La perte d’appétit, les dégoûts alimentaires ou encore une très grande fatigue ont été identifiés comme étant des facteurs aggravant la perte de poids à T1. Les antécédents de diabète et un IMC supérieur à 25 kg/m² sont, quant à eux, des facteurs aggravant la perte de poids à T1 et à T2.
Enfin, il apparaît que les patients recevant des Compléments Nutritionnels Oraux (CNO) pendant leur hospitalisation présentent une récupération de poids améliorée entre T1 et T2 (+ 4,3 % du poids initial avec CNO vs + 3,1 % sans CNO ; P = 0,009).
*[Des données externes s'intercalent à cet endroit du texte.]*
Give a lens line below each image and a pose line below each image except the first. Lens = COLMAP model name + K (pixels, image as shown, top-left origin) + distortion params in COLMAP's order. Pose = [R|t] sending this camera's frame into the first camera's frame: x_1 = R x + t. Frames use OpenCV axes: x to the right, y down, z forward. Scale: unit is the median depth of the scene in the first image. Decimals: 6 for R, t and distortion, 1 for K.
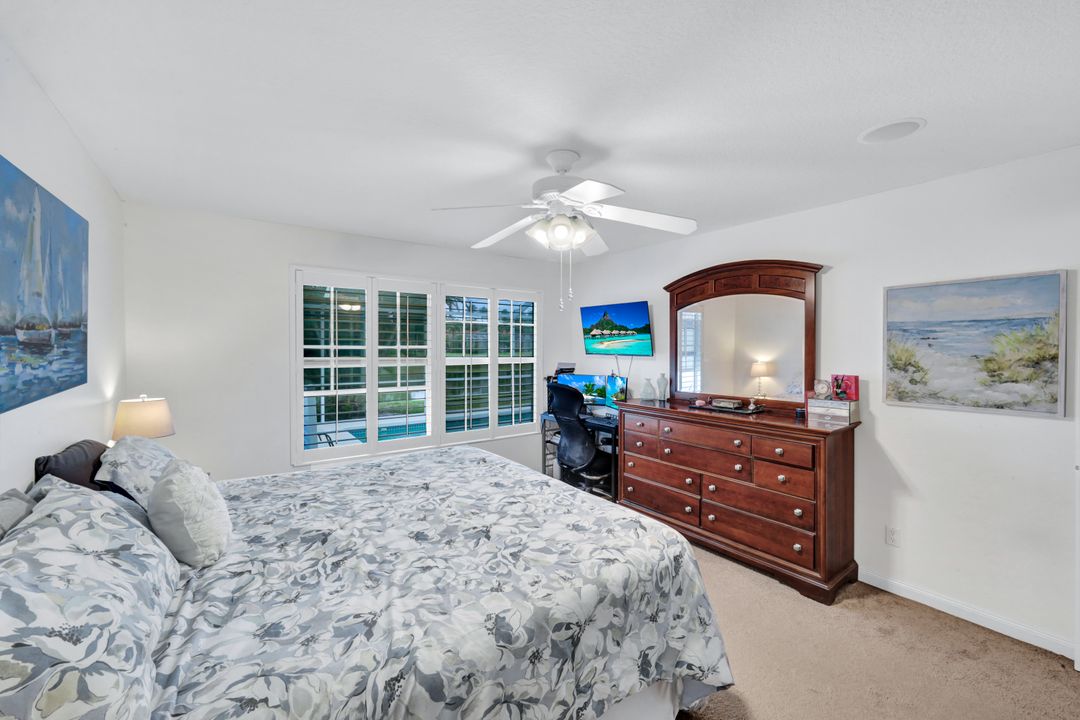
lens RADIAL K [[436.6, 0, 511.1], [0, 436.6, 351.3], [0, 0, 1]] dist [0.004651, -0.000892]
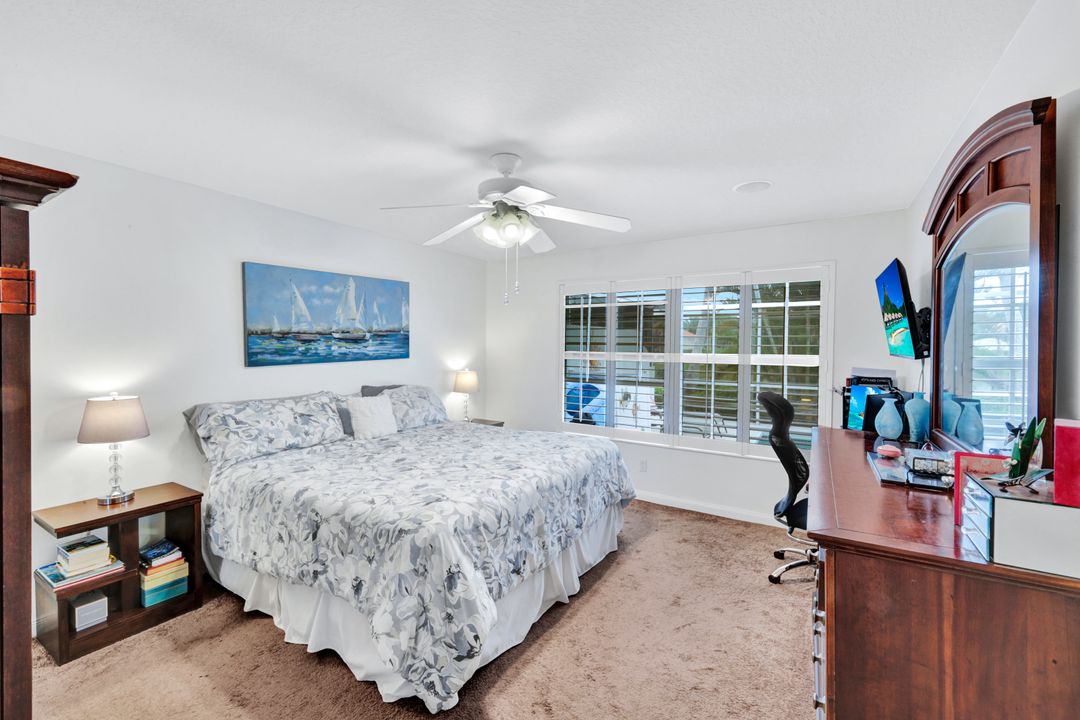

Les CNO prescrits aux patients pour le retour à domicile sont également associés à une meilleure récupération de poids à T2 (+ 1,6 %, P = 0,001).
Cette étude met en évidence les conséquences importantes de la Covid-19, chez les patients hospitalisés, sur les apports alimentaires et sur le poids. La chercheuse alerte sur le fait que 113 patients ont déclaré ne pas avoir repris, de façon volontaire, leur poids initial. Ce dernier point met en lumière l’importance de la prise en charge de l’obésité sarcopénique et du support nutritionnel.